Barbara Stewart, the Boston Globe freelancer dropped over her story about a Canadian seal hunt that had not yet taken place, says she never meant to deceive anyone. She just never checked back to learn that the scheduled hunt had been delayed by bad weather.

"The whole situation, while resulting from an egregious, massive, stupid [screwup] on my part, unbelievable carelessness, was nevertheless not malicious fabrication as in: pretending I was there and deliberately making up a whole scene and attempting to pass it off," Stewart says by e-mail.

"It was stupider and more boring and more flat out dumb on my part. Quite dumb. Remarkably dumb. But not vicious and not really a scandal, for heaven's sake."

      Now, I haven't been able to find an online copy of the story (any of you who know of one, please clue me in as to the URL), but the descriptions I read said Stewart described visual details, number of seals taken, and other things she couldn't possibly have known about in advance, even if the hunt had taken place.  That sure sounds like a scandalous fraud to me.  What does Kurtz think?  He doesn't say.  Neither does he report asking her any of these questions.

      Hey, reporters, WAKE UP!  If you want us to stop criticizing your reporting so harshly, you need radical improvement.

      Michelle Malkin notes Kurtz's spinning of the memo story here.

THE HOUSE OF SAUD MUST BE DESTROYED -- AND WILL BE!

1 Comments:

  • I read the story when it first came out, and Ms Stewart did in fact use numbers and descriptions of blood in the water and so forth -- it was not an instance of just mistakenly reporting the start time, but of making up details to an event that had not occurred. This is not a mistake.

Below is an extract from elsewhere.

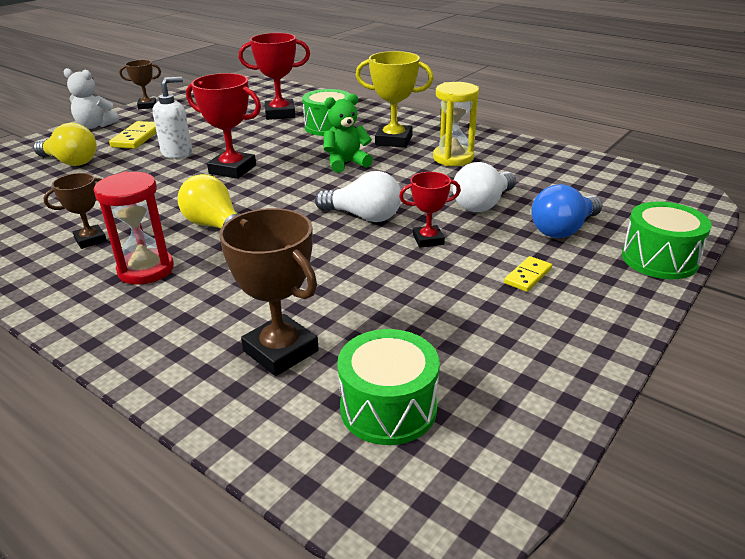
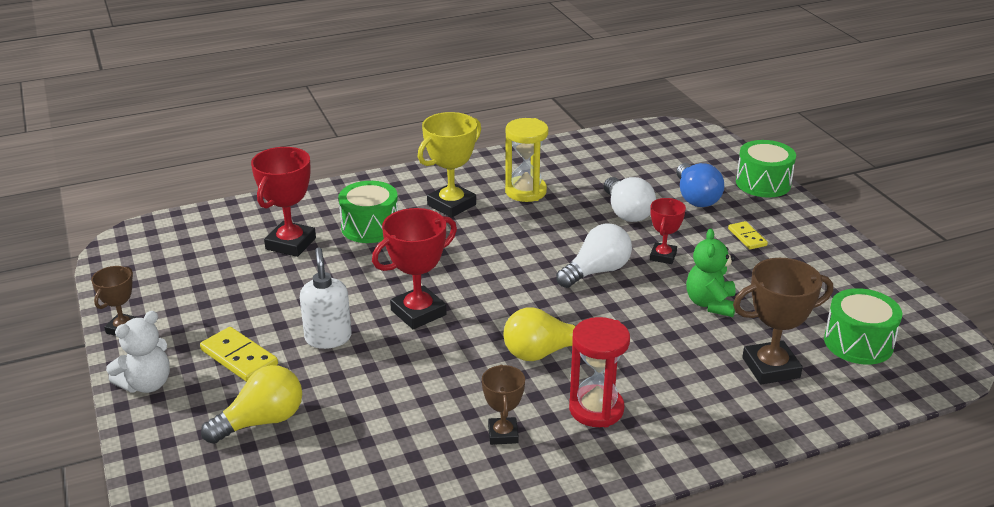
camera: 60 degrees left, 0 degrees up
green teddy bear [324,94,373,173] -> green teddy bear moved to [686,229,736,317]

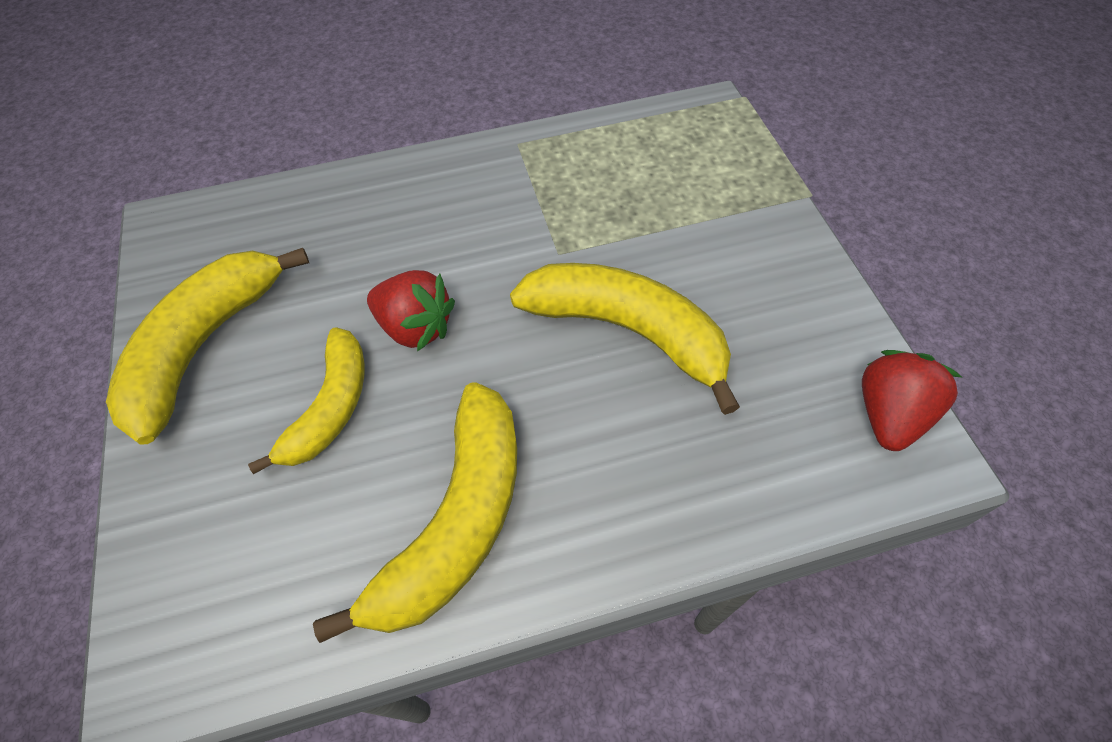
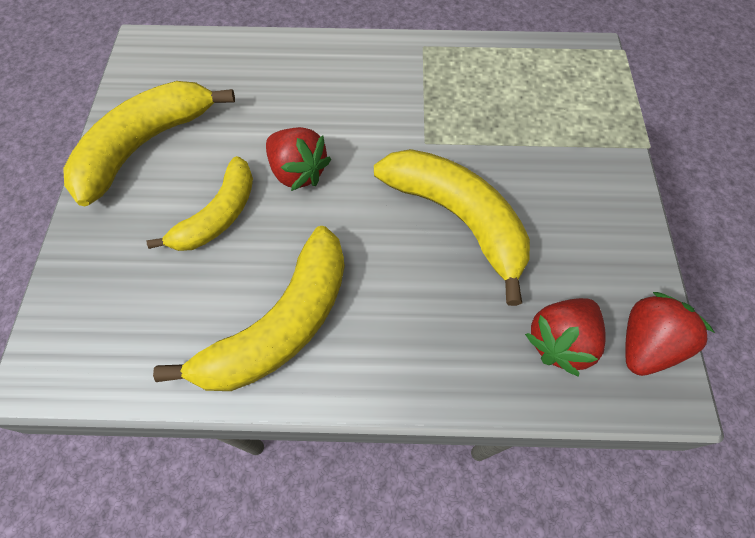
camera: 15 degrees right, 5 degrees up
none -> red strawberry [525,298,606,377]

    Anyway, I just searched for "boston globe seal hunt barbara stewart" on Alltheweb.com, and amazingly enough, there is now a website called "BostonGlobeSealHunt.blogspot.com" that reproduces the article pretty much as I remember it, including this charming paragraph:

    "Hunters on about 300 boats converged on ice floes, shooting harp seal cubs by the hundreds, as the ice and water turned red. Most of the seals were less than 6 weeks old."

    You quote her email with her saying that she did not try to pass herself off as being there. Pretty hard to square that with the above paragraph.